Description of the task:
Look through the records below for the line with "performed with stops" and the line with "Figure 2. Illustration", then return those lines and all lines between, exactly.

______

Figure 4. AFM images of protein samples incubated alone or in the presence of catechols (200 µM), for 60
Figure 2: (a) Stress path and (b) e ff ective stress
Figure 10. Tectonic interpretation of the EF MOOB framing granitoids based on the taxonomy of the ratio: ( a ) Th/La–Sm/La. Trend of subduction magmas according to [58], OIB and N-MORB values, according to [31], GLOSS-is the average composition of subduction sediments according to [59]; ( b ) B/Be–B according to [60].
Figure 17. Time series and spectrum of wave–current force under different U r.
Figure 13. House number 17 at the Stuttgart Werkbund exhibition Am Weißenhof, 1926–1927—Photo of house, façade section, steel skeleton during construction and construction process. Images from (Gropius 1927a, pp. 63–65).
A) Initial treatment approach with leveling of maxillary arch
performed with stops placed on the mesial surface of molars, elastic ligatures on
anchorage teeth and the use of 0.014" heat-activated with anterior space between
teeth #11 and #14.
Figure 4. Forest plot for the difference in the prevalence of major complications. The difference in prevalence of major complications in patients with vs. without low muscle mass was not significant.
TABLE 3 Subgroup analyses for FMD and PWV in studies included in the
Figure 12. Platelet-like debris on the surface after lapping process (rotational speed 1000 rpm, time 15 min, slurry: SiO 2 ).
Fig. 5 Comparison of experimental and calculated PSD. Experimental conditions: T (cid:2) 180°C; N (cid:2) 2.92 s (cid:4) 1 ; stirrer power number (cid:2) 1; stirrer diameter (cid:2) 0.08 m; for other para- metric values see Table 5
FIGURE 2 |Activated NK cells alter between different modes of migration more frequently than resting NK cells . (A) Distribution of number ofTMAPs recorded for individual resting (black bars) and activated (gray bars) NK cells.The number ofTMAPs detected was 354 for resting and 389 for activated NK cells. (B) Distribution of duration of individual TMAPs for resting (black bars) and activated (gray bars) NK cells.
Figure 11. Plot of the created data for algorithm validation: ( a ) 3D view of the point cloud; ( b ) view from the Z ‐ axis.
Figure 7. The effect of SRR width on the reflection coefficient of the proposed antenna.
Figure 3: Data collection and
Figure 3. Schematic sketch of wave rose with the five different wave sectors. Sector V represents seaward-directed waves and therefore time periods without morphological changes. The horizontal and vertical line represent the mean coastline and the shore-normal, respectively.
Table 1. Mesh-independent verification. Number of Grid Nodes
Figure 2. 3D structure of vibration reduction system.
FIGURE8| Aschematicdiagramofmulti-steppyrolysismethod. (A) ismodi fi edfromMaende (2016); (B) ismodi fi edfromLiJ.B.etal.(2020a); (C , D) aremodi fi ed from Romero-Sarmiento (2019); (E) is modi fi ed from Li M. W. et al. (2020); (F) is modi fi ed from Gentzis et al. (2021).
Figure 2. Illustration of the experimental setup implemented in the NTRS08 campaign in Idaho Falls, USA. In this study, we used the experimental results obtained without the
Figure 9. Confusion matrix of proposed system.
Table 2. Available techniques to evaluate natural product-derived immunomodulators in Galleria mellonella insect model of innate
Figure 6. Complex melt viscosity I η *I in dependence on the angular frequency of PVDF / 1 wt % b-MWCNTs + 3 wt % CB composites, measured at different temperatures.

______

Response box:
performed with stops placed on the mesial surface of molars, elastic ligatures on
anchorage teeth and the use of 0.014" heat-activated with anterior space between
teeth #11 and #14.
Figure 4. Forest plot for the difference in the prevalence of major complications. The difference in prevalence of major complications in patients with vs. without low muscle mass was not significant.
TABLE 3 Subgroup analyses for FMD and PWV in studies included in the
Figure 12. Platelet-like debris on the surface after lapping process (rotational speed 1000 rpm, time 15 min, slurry: SiO 2 ).
Fig. 5 Comparison of experimental and calculated PSD. Experimental conditions: T (cid:2) 180°C; N (cid:2) 2.92 s (cid:4) 1 ; stirrer power number (cid:2) 1; stirrer diameter (cid:2) 0.08 m; for other para- metric values see Table 5
FIGURE 2 |Activated NK cells alter between different modes of migration more frequently than resting NK cells . (A) Distribution of number ofTMAPs recorded for individual resting (black bars) and activated (gray bars) NK cells.The number ofTMAPs detected was 354 for resting and 389 for activated NK cells. (B) Distribution of duration of individual TMAPs for resting (black bars) and activated (gray bars) NK cells.
Figure 11. Plot of the created data for algorithm validation: ( a ) 3D view of the point cloud; ( b ) view from the Z ‐ axis.
Figure 7. The effect of SRR width on the reflection coefficient of the proposed antenna.
Figure 3: Data collection and
Figure 3. Schematic sketch of wave rose with the five different wave sectors. Sector V represents seaward-directed waves and therefore time periods without morphological changes. The horizontal and vertical line represent the mean coastline and the shore-normal, respectively.
Table 1. Mesh-independent verification. Number of Grid Nodes
Figure 2. 3D structure of vibration reduction system.
FIGURE8| Aschematicdiagramofmulti-steppyrolysismethod. (A) ismodi fi edfromMaende (2016); (B) ismodi fi edfromLiJ.B.etal.(2020a); (C , D) aremodi fi ed from Romero-Sarmiento (2019); (E) is modi fi ed from Li M. W. et al. (2020); (F) is modi fi ed from Gentzis et al. (2021).
Figure 2. Illustration of the experimental setup implemented in the NTRS08 campaign in Idaho Falls, USA. In this study, we used the experimental results obtained without the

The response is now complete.